Etiopi e somali approdano nel Paese dove c’è una delle peggiori crisi umanitarie al mondo per raggiungere l’Arabia Saudita.
Etiopi e somali approdano nel Paese dove c’è una delle peggiori crisi umanitarie al mondo per raggiungere l’Arabia Saudita.
Da ormai dieci anni in Yemen è in corso una drammatica guerra civile, ma, nonostante il Paese sia per questo colpito da una delle peggiori crisi umanitarie al mondo, i migranti africani che varcano i suoi confini sono in continuo aumento. Vengono soprattutto dall’Etiopia e dalla Somalia, sperando, dopo essersi imbarcati a Gibuti, di raggiungere l’Arabia Saudita, la più grande economia del mondo arabo diventata la terza destinazione delle migrazioni dopo Germania e Stati Uniti. Sono oltre trecentomila, afferma l’Organizzazione Internazionale per le Migrazioni e riporta Nigrizia.

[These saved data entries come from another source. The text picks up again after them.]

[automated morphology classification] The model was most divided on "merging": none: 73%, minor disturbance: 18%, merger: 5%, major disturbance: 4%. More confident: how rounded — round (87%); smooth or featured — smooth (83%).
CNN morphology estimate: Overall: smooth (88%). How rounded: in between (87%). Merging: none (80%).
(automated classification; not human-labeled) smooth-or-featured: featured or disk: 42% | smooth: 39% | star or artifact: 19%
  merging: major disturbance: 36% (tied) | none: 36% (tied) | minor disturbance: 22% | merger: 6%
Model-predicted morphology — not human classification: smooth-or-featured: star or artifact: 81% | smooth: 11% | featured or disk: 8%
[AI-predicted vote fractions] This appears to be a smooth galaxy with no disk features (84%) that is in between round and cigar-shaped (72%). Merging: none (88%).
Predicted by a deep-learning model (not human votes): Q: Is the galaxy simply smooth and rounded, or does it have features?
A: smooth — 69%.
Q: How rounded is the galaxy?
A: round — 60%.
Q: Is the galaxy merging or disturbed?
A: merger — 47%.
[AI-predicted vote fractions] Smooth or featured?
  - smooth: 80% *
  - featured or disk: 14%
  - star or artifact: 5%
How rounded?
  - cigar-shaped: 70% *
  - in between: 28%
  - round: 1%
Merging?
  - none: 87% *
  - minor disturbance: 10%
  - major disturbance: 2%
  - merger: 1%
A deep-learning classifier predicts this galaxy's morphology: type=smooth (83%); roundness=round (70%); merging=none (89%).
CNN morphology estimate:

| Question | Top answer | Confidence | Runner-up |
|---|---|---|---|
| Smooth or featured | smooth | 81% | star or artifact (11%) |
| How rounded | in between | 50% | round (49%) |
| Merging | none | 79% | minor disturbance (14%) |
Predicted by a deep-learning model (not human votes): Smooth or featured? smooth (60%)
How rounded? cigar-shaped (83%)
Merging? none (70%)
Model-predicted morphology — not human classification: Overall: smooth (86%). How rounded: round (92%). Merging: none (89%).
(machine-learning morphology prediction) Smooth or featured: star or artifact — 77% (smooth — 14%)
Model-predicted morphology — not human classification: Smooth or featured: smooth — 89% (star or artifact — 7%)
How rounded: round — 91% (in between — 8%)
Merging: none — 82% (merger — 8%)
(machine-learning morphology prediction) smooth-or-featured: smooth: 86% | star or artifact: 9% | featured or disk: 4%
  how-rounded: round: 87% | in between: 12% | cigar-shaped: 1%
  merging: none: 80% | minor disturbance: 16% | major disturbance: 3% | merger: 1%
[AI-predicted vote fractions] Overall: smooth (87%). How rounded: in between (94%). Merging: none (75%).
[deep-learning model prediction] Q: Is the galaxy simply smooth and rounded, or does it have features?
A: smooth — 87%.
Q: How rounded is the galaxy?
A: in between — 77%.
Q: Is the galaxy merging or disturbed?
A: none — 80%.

Se nel 2021 erano arrivate via mare circa ventisettemila persone, l’anno scorso il numero è salito a novantasettemila. La maggior parte, però, rimane bloccato, prigioniero e vittima dei trafficanti in un clima di violenze, stupri, ricatti, col rischio di essere venduto a un altro sfruttatore. Non riuscendo a raggiungere la meta desiderata, spesso non può nemmeno tornare indietro. Vista la situazione estremamente critica dello Yemen, nemmeno le agenzie umanitarie riescono a farsi carico di tutti i possibili rimpatri negli Stati d’origine, gestendoli in modo sicuro.
Purtroppo, la rotta dal Corno d’Africa è anche la più pericoloso al mondo, sia per le condizioni che i migranti trovano all’arrivo, sia per la natura stessa del viaggio. Nel tratto di mare al largo delle coste di Gibuti non sono rari i naufragi e, negli ultimi dieci anni, sarebbero circa mille le persone morte o disperse nelle acque dello stretto di Bab el-Mandeb. Coloro che riescono ad arrivare vivi in Yemen e a non cadere nelle grinfie dei trafficanti, poi, hanno la possibilità di finire uccisi sul confine con l’Arabia Saudita. Molte testimonianze parlano addirittura omicidi di massa da parte delle guardie di frontiera saudite. Tutto ciò, comunque, non serve da deterrente per chi fugge da morte e fame.